In this blog post I will explain how I achieved smooth altitude control of a quadrotor model in Mujoco using LQR. I will explain the math and code used to achieve this (see video). And hopefully you will learn something too!
Disclaimer: I am a total noob at this and have no idea what I am doing. This post is meant to give you an insight into how I did this, this is not meant to be viewed as a tutorial or to be replicated. This is also not a Mujoco tutorial so a basic understanding of Mujoco is expected
For this project I wanted to teach myself a new control method and after searching online for a while I discovered the linear quadratic regulator (LQR). On a high level, LQR controls a system by finding a set of control variables that minimizes a certain cost function. In a bit more fancier terms, LQR is an optimal control strategy.
The cost function in LQR consists of two parts, the accuracy cost and the efficiency/energy cost. These two are weighted then summed together to form the total cost. When designing the control system you decide how you want to weight each of these costs, in some cases you might care more about the accuracy/speed of the system, then you’ll probably want to weight the accuracy a bit more. In other case you might have actuators that require a lot of energy and that you might not have, in those cases you want to weight the energy/efficiency higher. You probably understand that a big part of designing an efficient LQR system is selecting the different cost weights wisely.

• _Exercise set_:
- A) In the blog post on quadrotor altitude control, which two parts make up the LQR cost function?
- B) Echo the blog post on quadrotor altitude control from "The cost function" up to and including "cost weights wisely.".
The material after this text stands apart from it.

• _The data_:
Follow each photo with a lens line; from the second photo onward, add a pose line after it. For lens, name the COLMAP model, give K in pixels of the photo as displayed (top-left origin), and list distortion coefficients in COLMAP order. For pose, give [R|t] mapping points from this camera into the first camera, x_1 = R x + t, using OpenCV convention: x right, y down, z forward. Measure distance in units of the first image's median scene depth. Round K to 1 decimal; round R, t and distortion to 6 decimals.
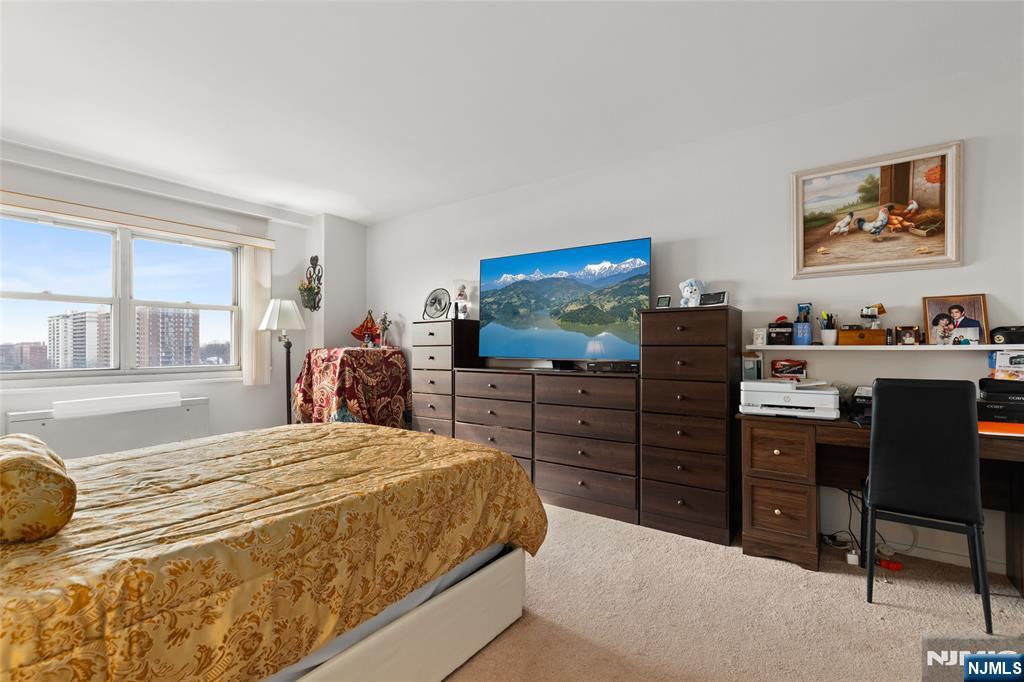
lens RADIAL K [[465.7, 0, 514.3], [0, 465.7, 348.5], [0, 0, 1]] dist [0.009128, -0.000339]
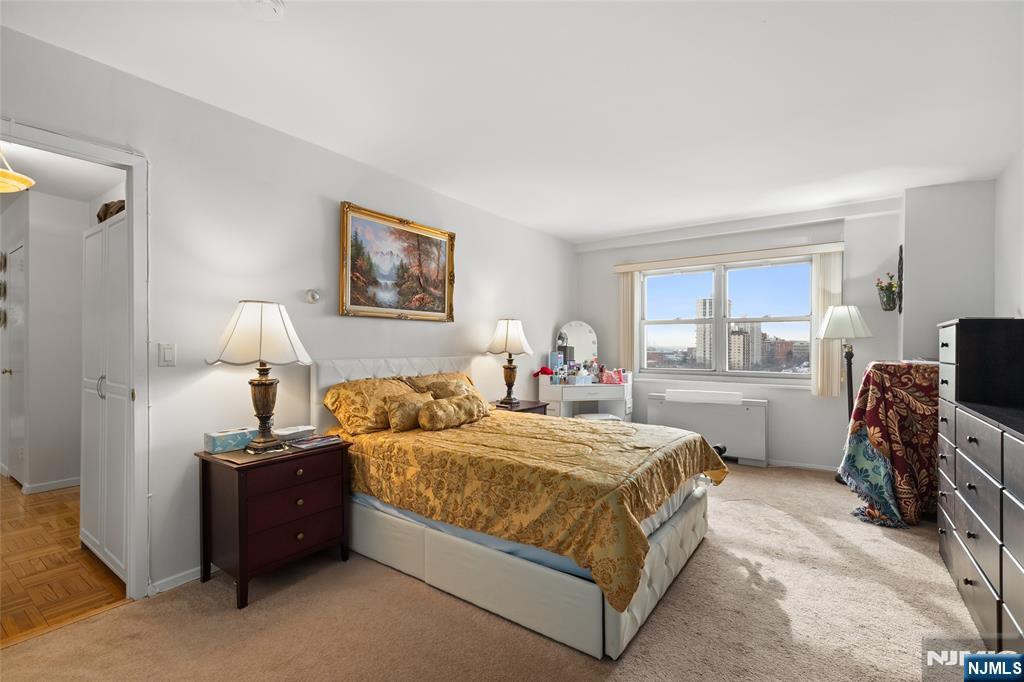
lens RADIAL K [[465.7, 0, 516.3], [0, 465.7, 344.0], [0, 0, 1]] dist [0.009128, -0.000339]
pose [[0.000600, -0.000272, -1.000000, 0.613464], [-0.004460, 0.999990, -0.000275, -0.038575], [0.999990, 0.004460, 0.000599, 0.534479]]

• _Answers to the exercises_:
- A) The accuracy cost and the efficiency/energy cost.

- B)
The cost function in LQR consists of two parts, the accuracy cost and the efficiency/energy cost. These two are weighted then summed together to form the total cost. When designing the control system you decide how you want to weight each of these costs, in some cases you might care more about the accuracy/speed of the system, then you’ll probably want to weight the accuracy a bit more. In other case you might have actuators that require a lot of energy and that you might not have, in those cases you want to weight the energy/efficiency higher. You probably understand that a big part of designing an efficient LQR system is selecting the different cost weights wisely.